The White House says it is asking for $6 billion in the latest budget to increase cybersecurity.

ABC News (http://blogs.abcnews.com/theblotter/2007/09/from-china-with.html)

ODShowtime
09-26-2007, 07:23 PM
I don't know. I think the guy with a 1970s AK47 and one shoe is more of a threat.

http://bitterfact.tripod.com/iraq/images/falluja/reuter_109.jpg

6 billion for critical infrastructure security in the DEFENSE budget.

How much for the Iraq & Afghan wars?


WASHINGTON (AP) -- Defense Secretary Robert Gates will ask Congress on Wednesday to approve nearly $190 billion for the wars in Iraq and Afghanistan in 2008, increasing initial projections by more than a third.

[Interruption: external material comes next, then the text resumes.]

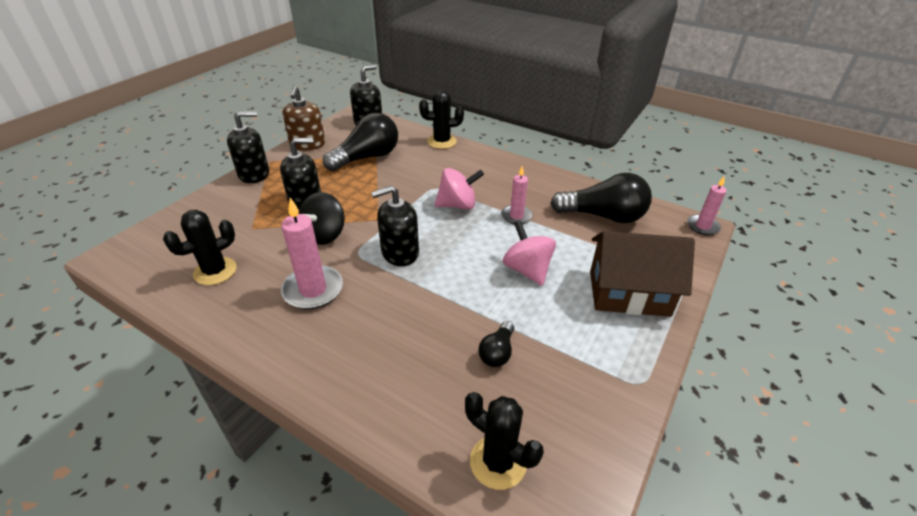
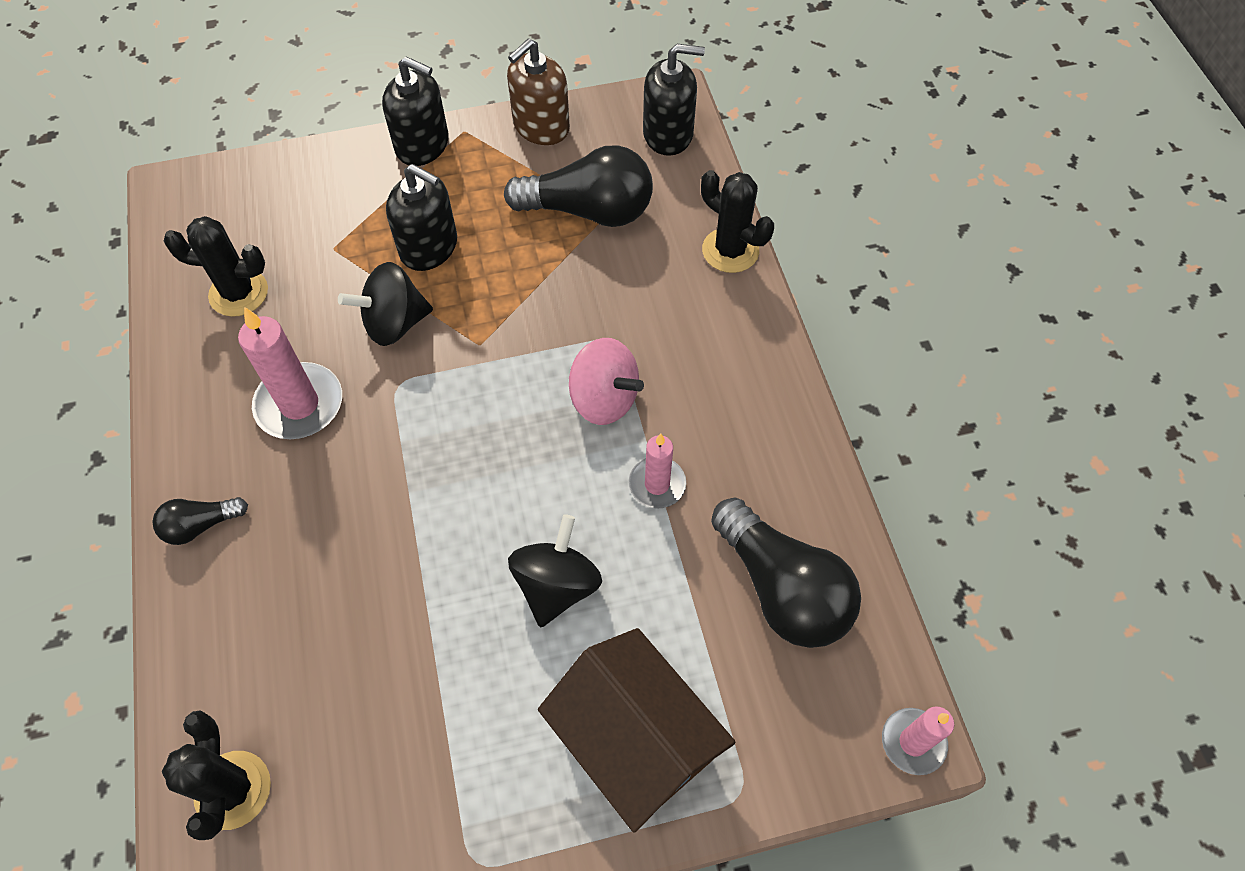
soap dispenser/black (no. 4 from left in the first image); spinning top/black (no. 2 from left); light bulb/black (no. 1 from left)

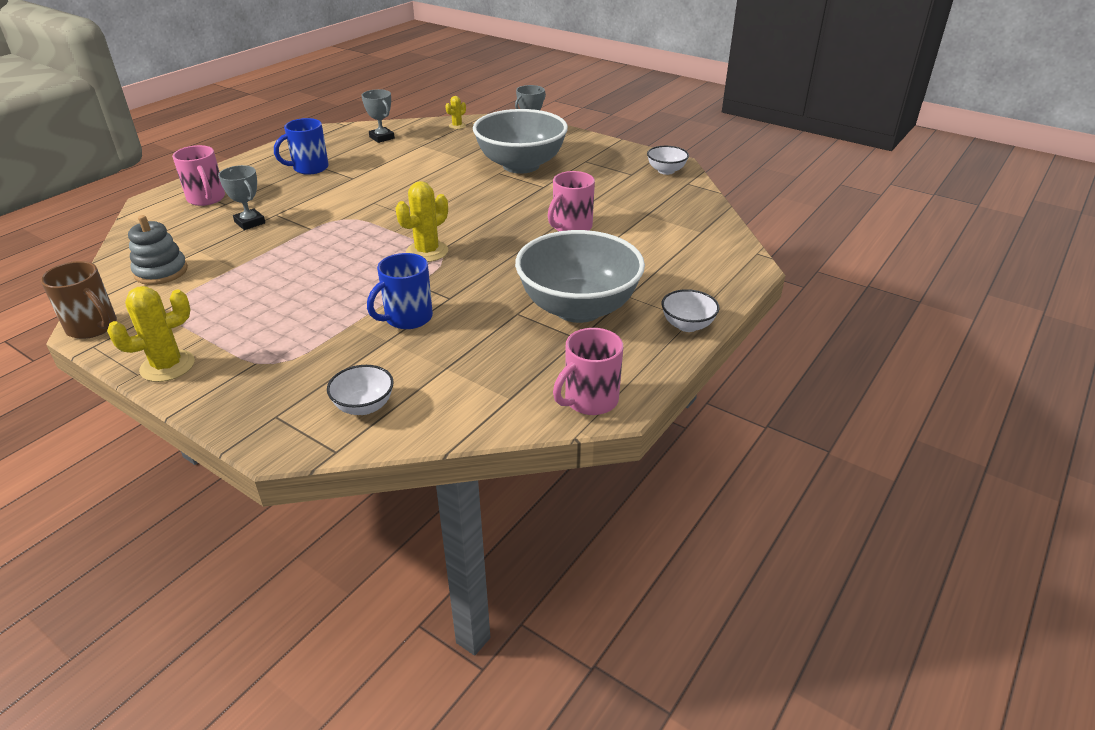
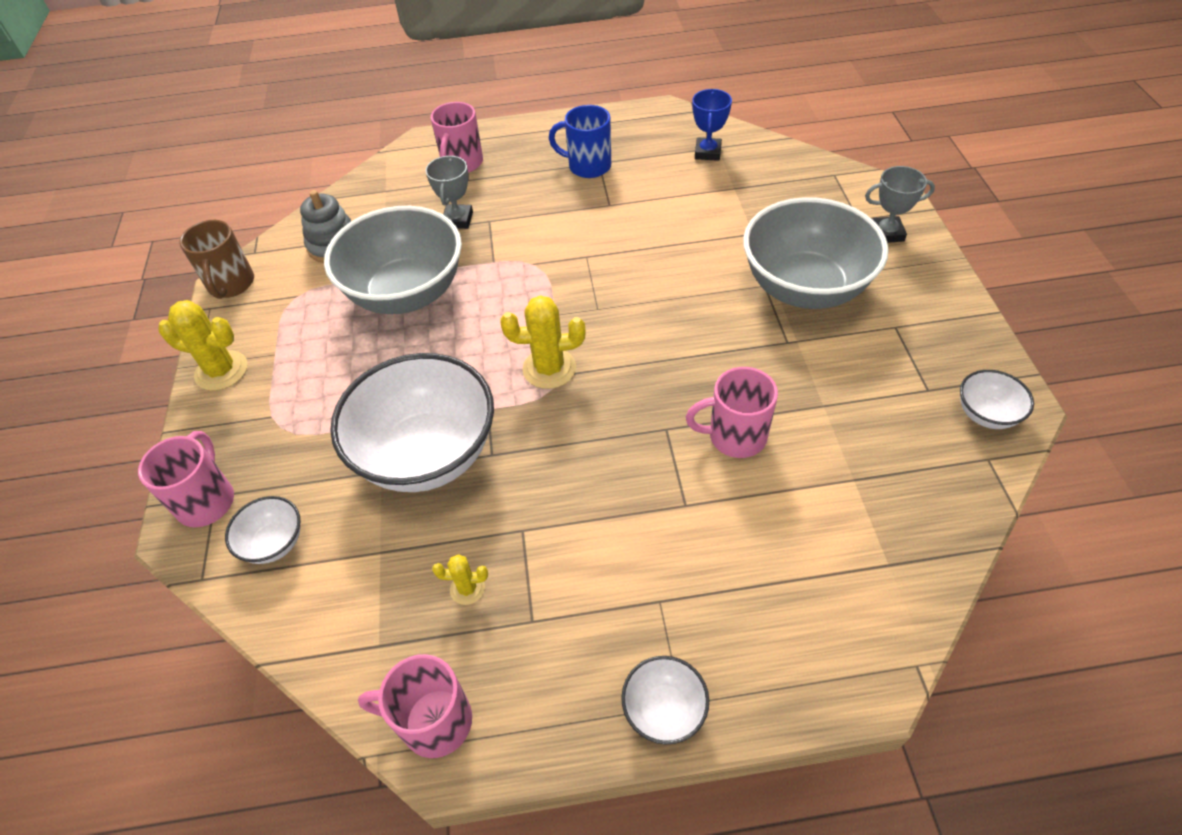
award cup/royal blue; cactus/bright yellow (no. 2 from left); serving bowl/gray (no. 1 from left); serving bowl/snow-white (no. 2 from left); mug/pink (no. 1 from left)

http://www.cnn.com/2007/POLITICS/09/26/iraq.funding.ap/?iref=mpstoryview

Nickdfresh
09-26-2007, 10:15 PM
They won't shut your powergrid down if you're on the eve of war with them...

Hyman Roth
09-26-2007, 10:18 PM
I get at least one ping a week from China.

ODShowtime
09-27-2007, 07:05 PM
Originally posted by ODShowtime
I don't know. I think the guy with a 1970s AK47 and one shoe is more of a threat.

son of a bitch. that picture was fuckin funny.